* [Excerpt provided]:
>>

When the gate starting signal STV1 is at the high level, it is an
indication that the gate line G1 is ready to be turned on. When the
gate starting signal STV1 is switched from the high level to the
low level, the gate turn-on signal CLK1 is enabled to be at the
high level and thus the gate line G1 is turned on. During the high
level of the gate turn-on signal CLK1, when the source data writing
signal TP is at the high level for the first time, a polarity
reversal is implemented across liquid crystals in the liquid
crystal panel 10. The function of the polarity reversal is to
prevent the liquid crystals from being driven by fixed voltages.
During the high level of the gate turn-on signal CLK1, when the
source data writing signal TP is at the high level for the second
time, the timing controller 200 transmits the data of the source
lines S1-SN to the source driver units 206, 208, 210. When the gate
turn-on signal CLK1 turns on the gate line G1 (i.e. the gate
turn-on signal CLK1 is at the high level) and the source data
writing signal TP is at the low level, the source driver units 206,
208, 210 write the data of the source lines S1-SN to the source
lines S1-SN. Finally, the gate turn-on signal CLK1 is at the low
level, and thus the gate line G1 is turned off. In summary, a
charge time of the gate line G1 is a time interval in which the
gate line G1 is turned on according to the gate turn-on signal CLK1
(i.e. the gate turn-on signal CLK1 is at the high level) and the
data of the source lines S1-SN are written to the source lines
S1-SN according to the source data writing signal TP (i.e. the
source data writing signal TP is at the low level). The charge time
of the gate line G1 is represented as T3.

<<

* [To-do item a]: From the records, extract every line from the one containing "Find a Doctor" down to the one containing "Online Briefing", including both, and repeat them word for word. Omit the pictures from your answer.

Items from a data source
>>

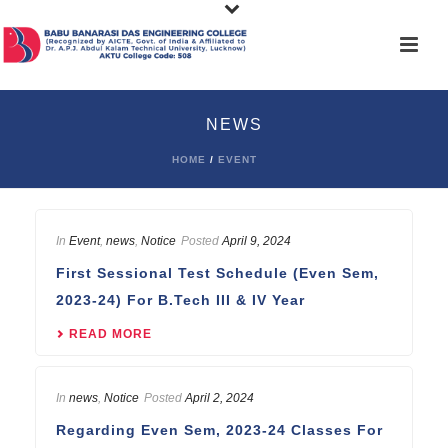
NEWS
HOME
/
EVENT
In
Event
,
news
,
Notice
Posted
April 9, 2024
First Sessional Test Schedule (Even Sem,
2023-24) For B.Tech III & IV Year
READ MORE
In
news
,
Notice
Posted
April 2, 2024
Regarding Even Sem, 2023-24 Classes For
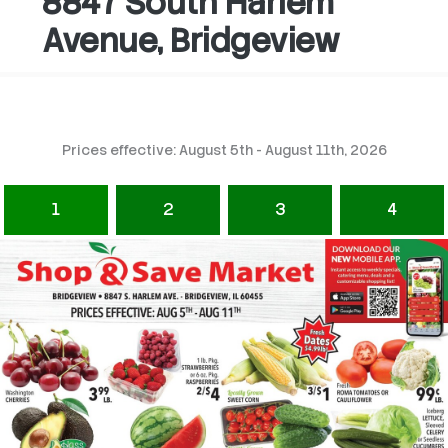
8847 South Harlem
Avenue, Bridgeview
Prices effective: August 5th - August 11th, 2026
1
2
3
4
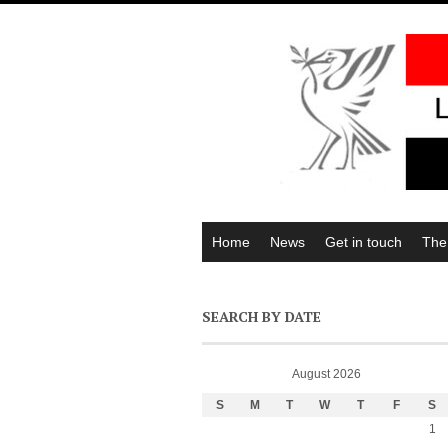
Home
News
Get in touch
The
SEARCH BY DATE
August 2026
S
M
T
W
T
F
S
1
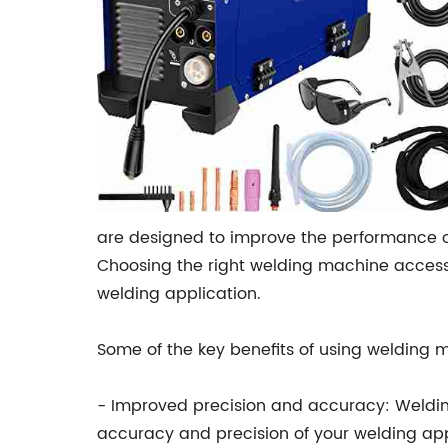
are designed to improve the performance o
Choosing the right welding machine access
welding application.
Some of the key benefits of using welding 
- Improved precision and accuracy: Weldin
accuracy and precision of your welding app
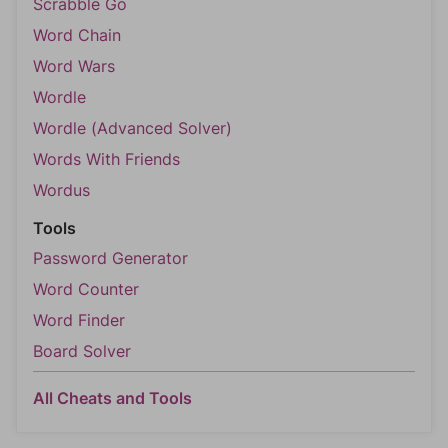
Scrabble Go
Word Chain
Word Wars
Wordle
Wordle (Advanced Solver)
Words With Friends
Wordus
Tools
Password Generator
Word Counter
Word Finder
Board Solver
All Cheats and Tools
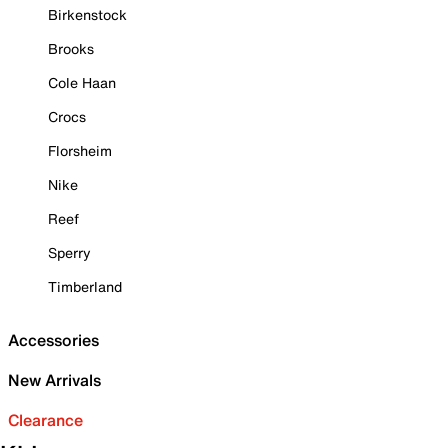
Birkenstock
Brooks
Cole Haan
Crocs
Florsheim
Nike
Reef
Sperry
Timberland
Accessories
New Arrivals
Clearance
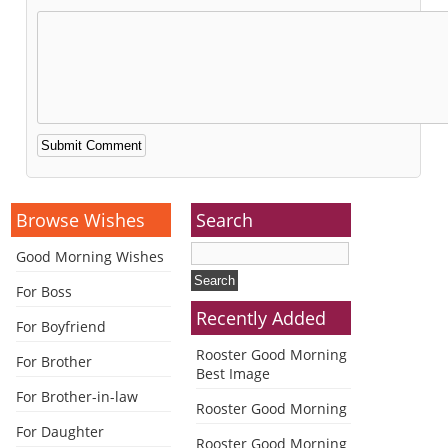
Alternative:
Browse Wishes
Search
Good Morning Wishes
For Boss
Recently Added
For Boyfriend
Rooster Good Morning
For Brother
Best Image
For Brother-in-law
Rooster Good Morning
For Daughter
Rooster Good Morning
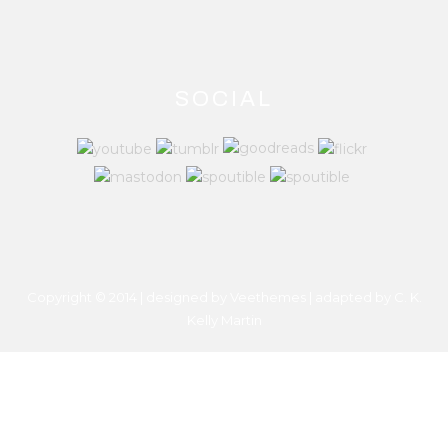
SOCIAL
Copyright © 2014 | designed by Veethemes | adapted by
C. K.
Kelly Martin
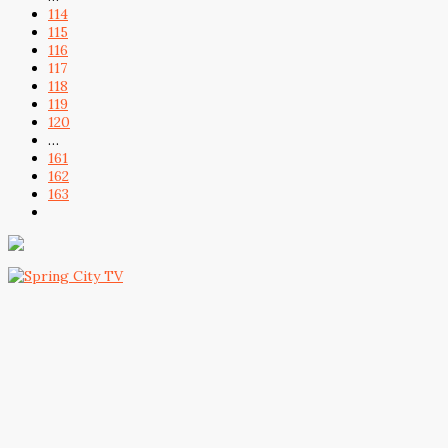
114
115
116
117
118
119
120
…
161
162
163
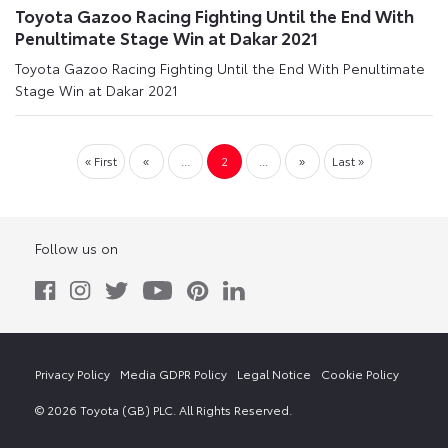
Toyota Gazoo Racing Fighting Until the End With
Penultimate Stage Win at Dakar 2021
Toyota Gazoo Racing Fighting Until the End With Penultimate
Stage Win at Dakar 2021
« First
«
...
2
...
»
Last »
Follow us on
Privacy Policy
Media GDPR Policy
Legal Notice
Cookie Policy
© 2026 Toyota (GB) PLC. All Rights Reserved.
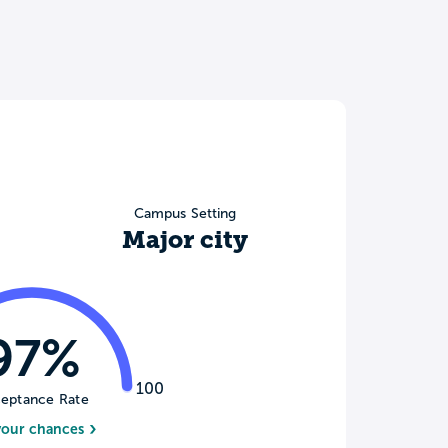
Campus Setting
Major city
97%
100
eptance Rate
your chances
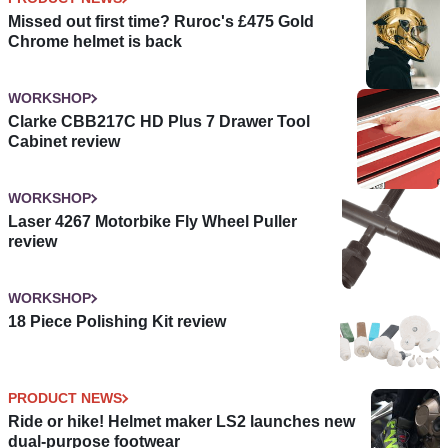
Missed out first time? Ruroc's £475 Gold
Chrome helmet is back
WORKSHOP
Clarke CBB217C HD Plus 7 Drawer Tool
Cabinet review
WORKSHOP
Laser 4267 Motorbike Fly Wheel Puller
review
WORKSHOP
18 Piece Polishing Kit review
PRODUCT NEWS
Ride or hike! Helmet maker LS2 launches new
dual-purpose footwear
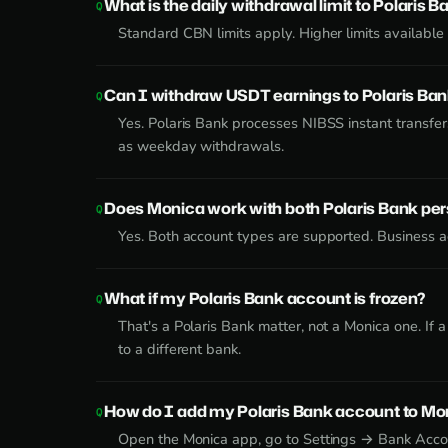
What is the daily withdrawal limit to Polaris B
Standard CBN limits apply. Higher limits availabl
Can I withdraw USDT earnings to Polaris Ba
Yes. Polaris Bank processes NIBSS instant transfe
as weekday withdrawals.
Does Monica work with both Polaris Bank pe
Yes. Both account types are supported. Business ac
What if my Polaris Bank account is frozen?
That's a Polaris Bank matter, not a Monica one. If
to a different bank.
How do I add my Polaris Bank account to Mo
Open the Monica app, go to Settings → Bank Accoun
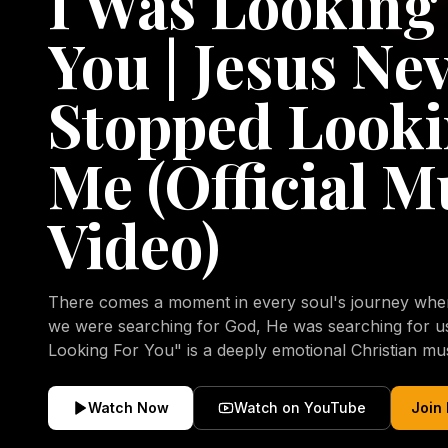
I Was Looking
You | Jesus Ne
Stopped Looki
Me (Official M
Video)
There comes a moment in every soul's journey when 
we were searching for God, He was searching for us all a
Looking For You" is a deeply emotional Christian mu
repentance, mercy, forgiveness, and the uncondition
Christ. Inspired by the stories of those who encoun
Watch Now
Watch on YouTube
Join
transformed by His grace, this song reflects the lo
heart and the comforting truth that Jesus never aband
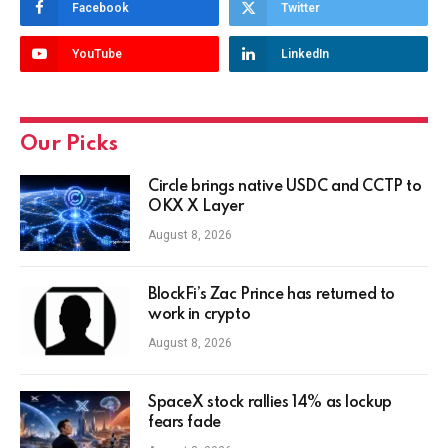
Facebook
Twitter
YouTube
LinkedIn
Our Picks
Circle brings native USDC and CCTP to
OKX X Layer
August 8, 2026
BlockFi’s Zac Prince has returned to
work in crypto
August 8, 2026
SpaceX stock rallies 14% as lockup
fears fade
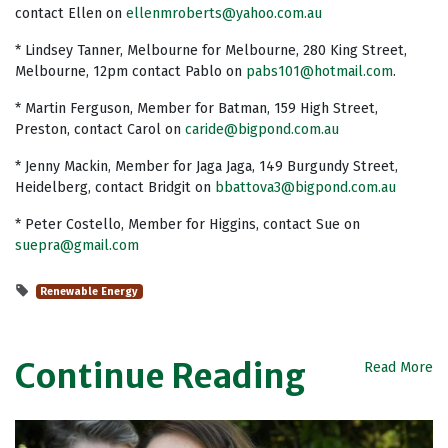
contact Ellen on
ellenmroberts@yahoo.com.au
* Lindsey Tanner, Melbourne for Melbourne, 280 King Street,
Melbourne, 12pm contact Pablo on
pabs101@hotmail.com
.
* Martin Ferguson, Member for Batman, 159 High Street,
Preston, contact Carol on
caride@bigpond.com.au
* Jenny Mackin, Member for Jaga Jaga, 149 Burgundy Street,
Heidelberg, contact Bridgit on
bbattova3@bigpond.com.au
* Peter Costello, Member for Higgins, contact Sue on
suepra@gmail.com
Renewable Energy
Continue Reading
Read More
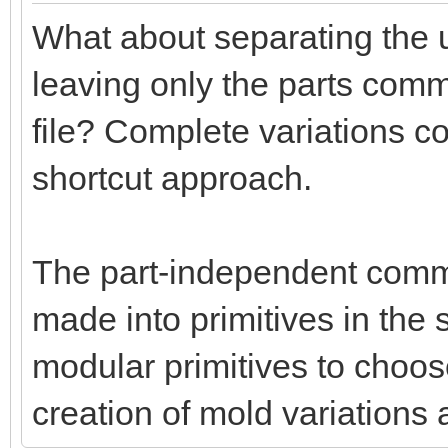
What about separating the u
leaving only the parts commo
file? Complete variations c
shortcut approach.
The part-independent comm
made into primitives in th
modular primitives to choo
creation of mold variations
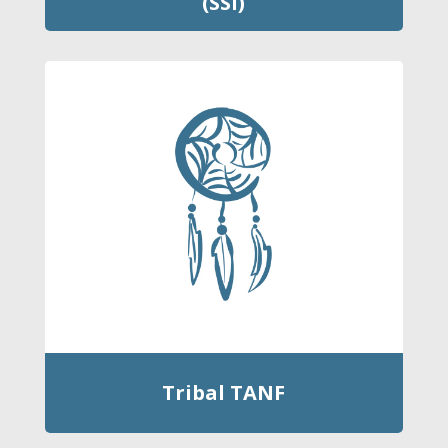
(SSI)
Tribal TANF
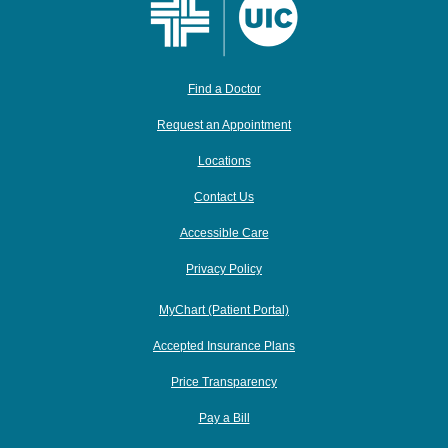
Find a Doctor
Request an Appointment
Locations
Contact Us
Accessible Care
Privacy Policy
MyChart (Patient Portal)
Accepted Insurance Plans
Price Transparency
Pay a Bill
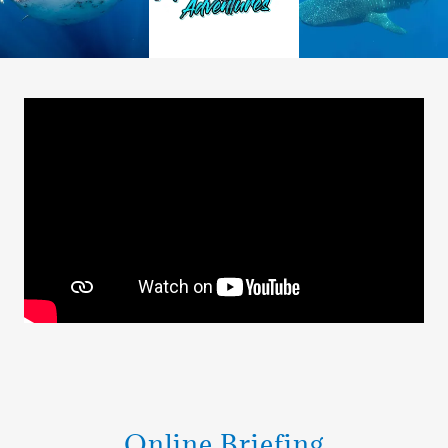
Online Briefing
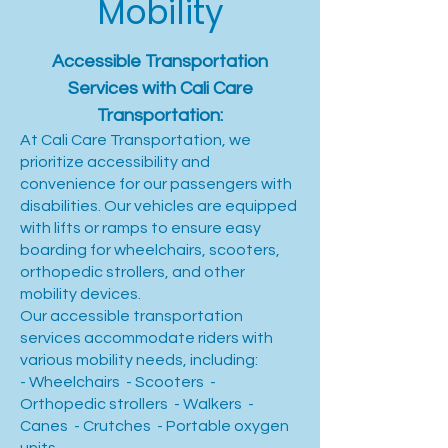
Mobility
Accessible Transportation
Services with Cali Care
Transportation:
At Cali Care Transportation, we
prioritize accessibility and
convenience for our passengers with
disabilities. Our vehicles are equipped
with lifts or ramps to ensure easy
boarding for wheelchairs, scooters,
orthopedic strollers, and other
mobility devices.
Our accessible transportation
services accommodate riders with
various mobility needs, including:
- Wheelchairs - Scooters -
Orthopedic strollers - Walkers -
Canes - Crutches - Portable oxygen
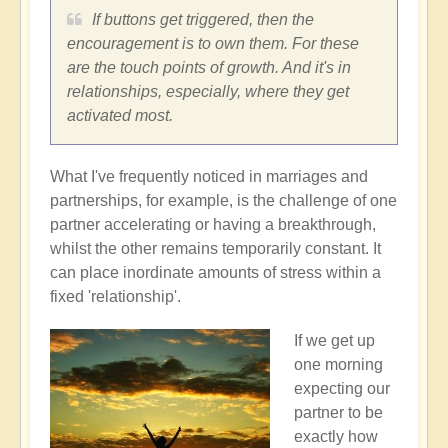
If buttons get triggered, then the
encouragement is to own them. For these
are the touch points of growth. And it's in
relationships, especially, where they get
activated most.
What I've frequently noticed in marriages and
partnerships, for example, is the challenge of one
partner accelerating or having a breakthrough,
whilst the other remains temporarily constant. It
can place inordinate amounts of stress within a
fixed 'relationship'.
If we get up
one morning
expecting our
partner to be
exactly how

<<

* [To-do item b]: Copy word for word everything in the passage on gate signal timing from "When the gate starting" down to "by fixed voltages.".

* [Answer section a]:
Find a Doctor
Request an Appointment
Locations
Contact Us
Accessible Care
Privacy Policy
MyChart (Patient Portal)
Accepted Insurance Plans
Price Transparency
Pay a Bill
Online Briefing

* [Answer section b]:
When the gate starting signal STV1 is at the high level, it is an
indication that the gate line G1 is ready to be turned on. When the
gate starting signal STV1 is switched from the high level to the
low level, the gate turn-on signal CLK1 is enabled to be at the
high level and thus the gate line G1 is turned on. During the high
level of the gate turn-on signal CLK1, when the source data writing
signal TP is at the high level for the first time, a polarity
reversal is implemented across liquid crystals in the liquid
crystal panel 10. The function of the polarity reversal is to
prevent the liquid crystals from being driven by fixed voltages.